Jock McIntyre

Personal information
- Place of birth: Greenock, Scotland
- Date of death: 1963 (age 72)
- Place of death: Greenock, Scotland
- Position(s): Wing half / Right back

Senior career*
- Years: Team / Apps / (Gls)
- Petershill
- 1915–1924: Greenock Morton / 294 / (14)
- 1924–1929: Boston / 167 / (3)
- 1929–1931: Coleraine
- 1931: Boston Bears / 4 / (2)

International career
- 1921: Scottish League XI / 1 / (0)

Managerial career
- 1929–1931: Coleraine

= Jock McIntyre =

Scottish footballer and manager

John McIntyre was a Scottish footballer who played professionally in Scotland, Ireland and the United States.
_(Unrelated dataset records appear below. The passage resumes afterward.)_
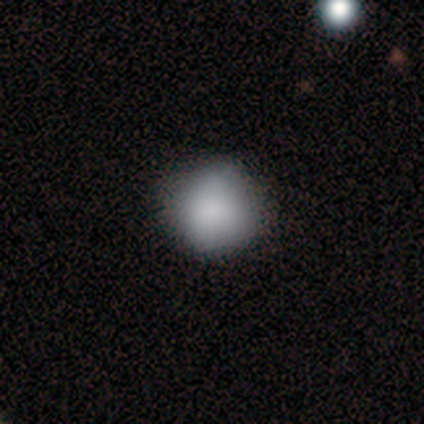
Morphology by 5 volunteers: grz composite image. It shows a smooth galaxy with no disk features (100%) that is round (100%). Merging: none (60%).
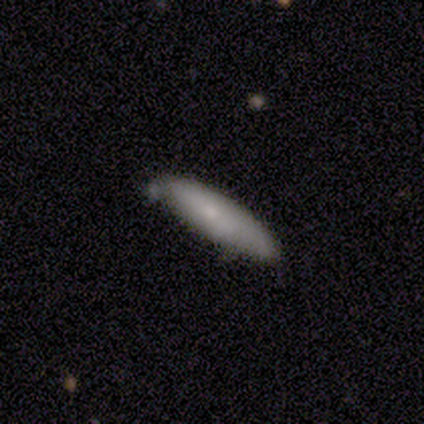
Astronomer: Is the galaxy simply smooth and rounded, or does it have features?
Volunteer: smooth — 80%.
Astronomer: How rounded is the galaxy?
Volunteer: in between — 75%.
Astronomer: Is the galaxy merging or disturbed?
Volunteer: none — 60%.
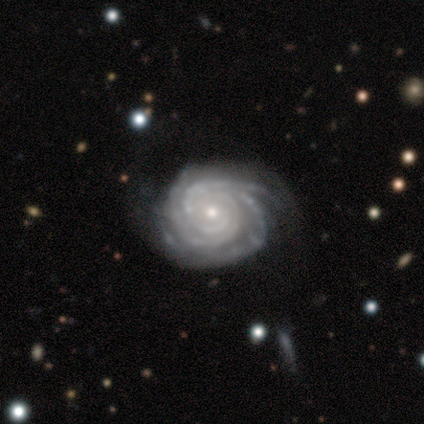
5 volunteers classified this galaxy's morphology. featured or disk 100%, smooth 0%, star or artifact 0%. Down the decision tree: edge-on disk — no (100%); bar — no (100%); spiral arms — yes (100%); spiral arm count — 3 (80%); spiral winding — tight (100%); bulge size — small (80%); merging — minor disturbance (60%).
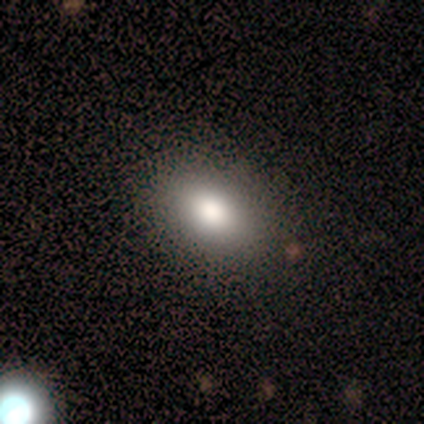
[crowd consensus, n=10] Smooth or featured? 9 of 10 (90%) said smooth. How rounded? 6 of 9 (67%) said in between. Merging? 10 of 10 (100%) said none.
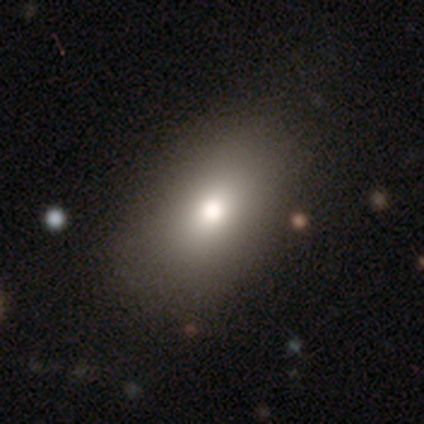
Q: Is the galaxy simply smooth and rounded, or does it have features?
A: smooth — 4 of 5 (80%).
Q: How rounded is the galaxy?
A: in between — 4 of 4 (100%).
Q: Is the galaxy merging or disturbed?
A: none — 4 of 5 (80%).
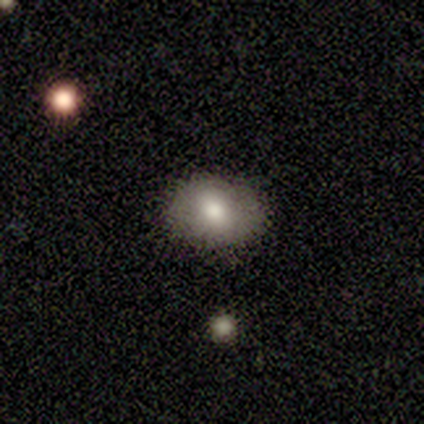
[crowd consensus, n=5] Smooth or featured?
  - smooth: 80% *
  - featured or disk: 20%
  - star or artifact: 0%
How rounded?
  - round: 50% * (tied)
  - in between: 50% * (tied)
  - cigar-shaped: 0%
Merging?
  - none: 100% *
  - minor disturbance: 0%
  - major disturbance: 0%
  - merger: 0%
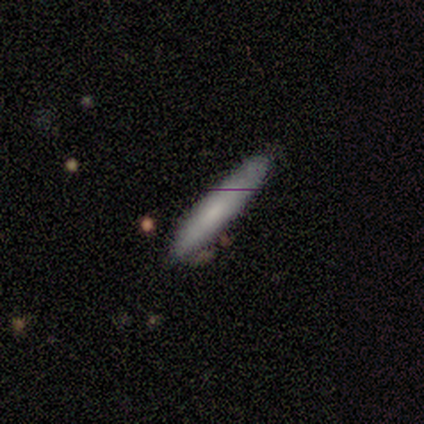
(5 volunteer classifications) Smooth or featured? 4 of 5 (80%) said smooth. How rounded? 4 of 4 (100%) said cigar-shaped. Merging? 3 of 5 (60%) said none.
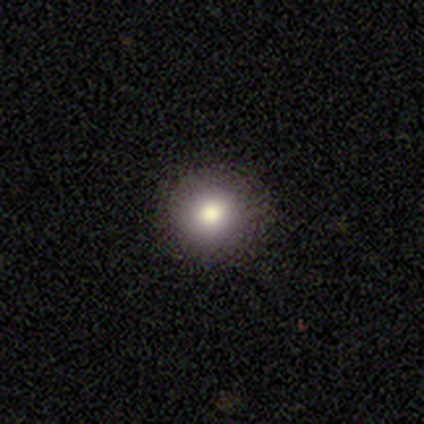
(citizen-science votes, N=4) This is clearly a smooth galaxy (100%). How rounded: clearly round (100%). Merging: clearly none (100%).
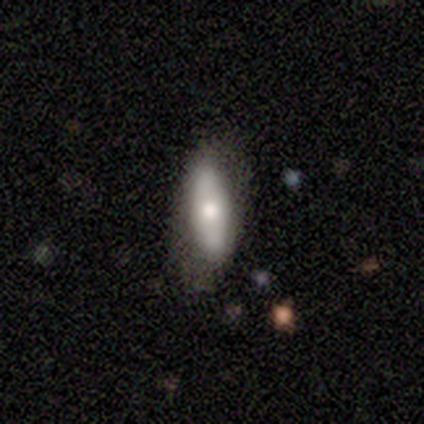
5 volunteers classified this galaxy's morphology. This appears to be a smooth galaxy with no disk features (60%) that is in between round and cigar-shaped (67%). Merging: none (60%).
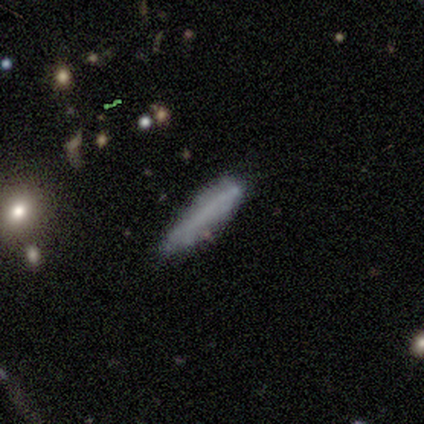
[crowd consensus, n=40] Q: Smooth or featured?
A: smooth (72%); runner-up: featured or disk (15%)
Q: How rounded?
A: cigar-shaped (97%); runner-up: in between (3%)
Q: Merging?
A: none (74%); runner-up: minor disturbance (23%)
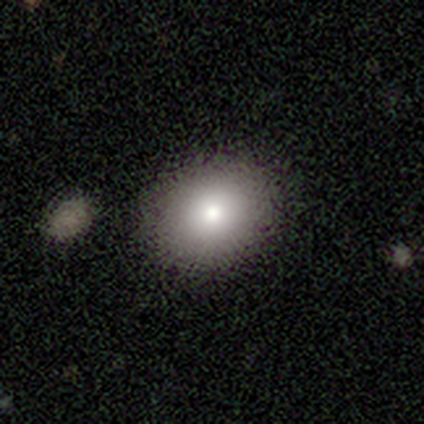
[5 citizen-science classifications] smooth-or-featured: smooth: 80% | featured or disk: 20% | star or artifact: 0%
  how-rounded: round: 75% | in between: 25% | cigar-shaped: 0%
  merging: none: 100% | minor disturbance: 0% | major disturbance: 0% | merger: 0%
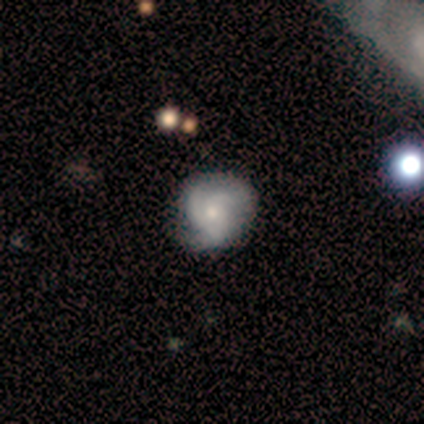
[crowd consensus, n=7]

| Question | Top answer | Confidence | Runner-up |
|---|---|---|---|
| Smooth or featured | featured or disk | 100% | — |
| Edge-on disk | no | 100% | — |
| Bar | no | 71% | strong (14%) |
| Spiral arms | yes | 86% | no (14%) |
McIntyre spent his early career with Morton, making over 300 appearances and winning the Scottish Cup with them in 1922. In 1924, he moved to the United States and signed with the Boston Soccer Club of the American Soccer League. While he played right fullback with Morton, McIntyre moved up to wing half with Boston. In his five seasons with Boston, he won the 1928 league title and the 1925 and 1927 League Cup. In July 1929, he moved to Ireland where he was a player-manager with Coleraine. He briefly returned to the United States, playing four games with the Boston Bears during the fall half of the 1931 season.